But if we now turn to consider what are the results yielded by the best minds pondering these questions in the light of the eminently accessible experiences provided by the Arts, we discover an almost empty garner. A few conjectures, a supply of admonitions, many acute isolated observations, some brilliant guesses, much oratory and applied poetry, inexhaustible confusion, a sufficiency of dogma, no small stock of prejudices, whimsies and crotchets, a profusion of mysticism, a little genuine speculation, sundry stray inspirations, pregnant hints and random aperçus; of such as these, it may be said without exaggeration, is extant critical theory composed.

A few specimens of the most famous utterances of Aristotle, Longinus, Horace, Boileau, Dryden, Addison, Wordsworth, Coleridge, Carlyle, Matthew Arnold, and some more modern authors, will justify this assertion. “All men naturally receive pleasure from imitation.” “Poetry is chiefly conversant about general truth.” “It demands an enthusiasm allied to madness; transported out of ourselves we become what we imagine.” “Beautiful words are the very and peculiar light of the mind.” “Let the work be what you like, provided it has simplicity and unity.” “De Gustibus. . .” “Of writing well right thinking is the beginning and the fount.” “We must never separate ourselves from Nature.” “Delight is the chief, if not the only end; instruction can be admitted but in the second place.” “The pleasures of Fancy are more conducive to health than those of the understanding.” “The spontaneous overflow of powerful feeling.” “The best words in the best order.” “The whole soul of man in activity.” “Unity in variety.” “The synthetic and magical power of the imagination.” “The eye on the object.” “The disimprisonment of the soul of fact.” “The identification of content and form.” “A criticism of Life.” “Empathy favourable to our existence.” “Significant form.” “The expression of impressions,” etc. etc.

Such are the pinnacles, the apices of critical theory, the heights gained in the past by the best thinkers in their attempt to reach explanations of the value of the arts. Some of them, many of them indeed, are profitable starting-points for reflection, but neither together, nor singly, nor in any combination do they give what is required. Above them and below them, around and about them can be found other things of value, of service for the appreciation of particular poems and works of art; comment, elucidation, appraisal, much that is fit occupation for the contemplative mind. But apart from hints such as have been cited, no explanations. The central question, What is the value of the arts, why are they worth the devotion of the keenest hours of the best minds, and what is their place in the system of human endeavours? is left almost untouched, although without some clear view it would seem that even the most judicious critic must often lose his sense of position.

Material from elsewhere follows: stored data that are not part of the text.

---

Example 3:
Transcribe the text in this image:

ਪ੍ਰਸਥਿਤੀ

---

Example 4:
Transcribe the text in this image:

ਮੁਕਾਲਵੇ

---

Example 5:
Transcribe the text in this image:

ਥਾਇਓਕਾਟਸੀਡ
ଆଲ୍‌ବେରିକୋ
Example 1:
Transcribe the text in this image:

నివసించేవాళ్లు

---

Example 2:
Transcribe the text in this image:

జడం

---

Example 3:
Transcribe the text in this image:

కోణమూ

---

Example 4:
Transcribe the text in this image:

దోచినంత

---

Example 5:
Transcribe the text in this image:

But perhaps the literature of Criticism is the wrong place in which to expect such an inquiry. Philosophers, Moralists and Æstheticians are perhaps the competent authorities? There is certainly no lack of treatises upon the Good and the Beautiful, upon Value and upon the Æsthetic State, and the treasures of earnest endeavour lavished upon these topics have not been in vain. Those investigators who have relied upon Reason, upon the Select Intuition and the Ineluctable Argument, who have sat down without the necessary facts to think the matter out, have at least thoroughly discredited a method which apart from their labours would hardly have been suspected of the barrenness it has shown. And those who, following Fechner, have turned instead to the collection and analysis of concrete, particular facts and to empirical research into æsthetics have supplied a host of details to psychology. In recent years especially, much useful information upon the processes which make up the appreciation of works of art has been skilfully elicited. But it is showing no ingratitude to these investigators if we point out certain defects of almost all experimental work on æsthetics, which make their results at best of only indirect service to our wider problems.

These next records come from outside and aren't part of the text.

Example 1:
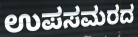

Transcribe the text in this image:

ಉಪಸಮರದ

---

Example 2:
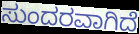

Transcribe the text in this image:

ಸುಂದರವಾಗಿದೆ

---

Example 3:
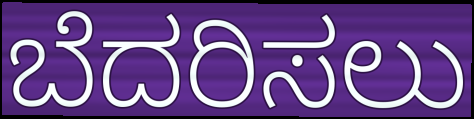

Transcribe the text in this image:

ಬೆದರಿಸಲು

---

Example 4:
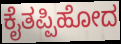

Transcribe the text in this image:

ಕೈತಪ್ಪಿಹೋದ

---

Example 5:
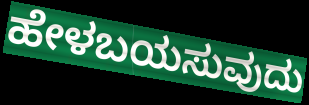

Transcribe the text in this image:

The most obvious of these concerns their inevitable choice of experiments. Only the simplest human activities are at present amenable to laboratory methods. Æstheticians have therefore been compelled to begin with as simple forms of ‘æsthetic choice’ as can be devised. In practice, line-lengths and elementary forms, single notes and phrases, single colours and simple collocations, nonsense syllables, metronomic beats, skeleton rhythms and metres and similar simplifications have alone been open to investigation. Such more complex objects as have been examined have yielded very uncertain results, for reasons which anyone who has ever both looked at a picture or read a poem and been inside a psychological laboratory or conversed with a representative psychologist will understand.

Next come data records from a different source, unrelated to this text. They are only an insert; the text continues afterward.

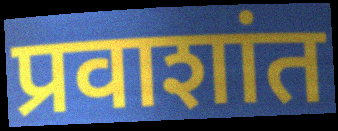
प्रवाशांत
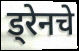
ड्रेनचे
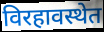
विरहावस्थेत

The generalisations to be drawn from these simple experiments are, if we do not expect too much, encouraging. Some light upon obscure processes, such as empathy, and upon the intervention of muscular imagery and tendencies to action into the apprehension of shapes and of sequences of sounds which had been supposed to be apprehended by visual or auditory apparatus alone, some interesting facts about the plasticity of rhythm, some approach towards a classification of the different ways in which colours may be regarded, increased recognition of the complexity of even the simplest activities, these and similar results have been well worth the trouble expended. But more important has been the revelation of the great variety in the responses which even the simplest stimuli elicit. Even so unambiguous an object as a plain colour, it has been found, can arouse in different persons and in the same person at different times extremely different states of mind. From this result it may seem no illegitimate step to conclude that highly complex objects, such as pictures, will arouse a still greater variety of responses, a conclusion very awkward for any theory of criticism, since it would appear to decide adversely the preliminary question: “How may experiences be compared?” which any such theory must settle if the more fundamental questions of value are to be satisfactorily approached.

But just here a crucial point arises. There seems to be good reason to suppose that the more simple the object contemplated the more varied the responses will be which can be expected from it. For it is difficult, perhaps impossible, to contemplate a comparatively simple object by itself. Inevitably it is taken by the contemplator into some context, and made part of some larger whole, and under such experimental conditions as have yet been devised it seems not possible to guarantee the kind of context into which it is taken. A comparison with the case of words is instructive. A single word by itself, let us say ‘night,’ will raise almost as many different thoughts and feelings as there are persons who hear it. The range of variety with a single word is very little restricted. But put it into a sentence and the variation is narrowed; put it into the context of a whole passage, and it is still further fixed; and let it occur in such an intricate whole as a poem and the responses of competent readers may have a similarity which only its occurrence in such a whole can secure. The point will arise for discussion when the problem of corroboration for critical judgments is dealt with later (cf. pp. 166, 178, 192). It had to be mentioned here in order to explain why the theory of criticism shows no great dependence upon experimental æsthetics, useful in many respects as these investigations are.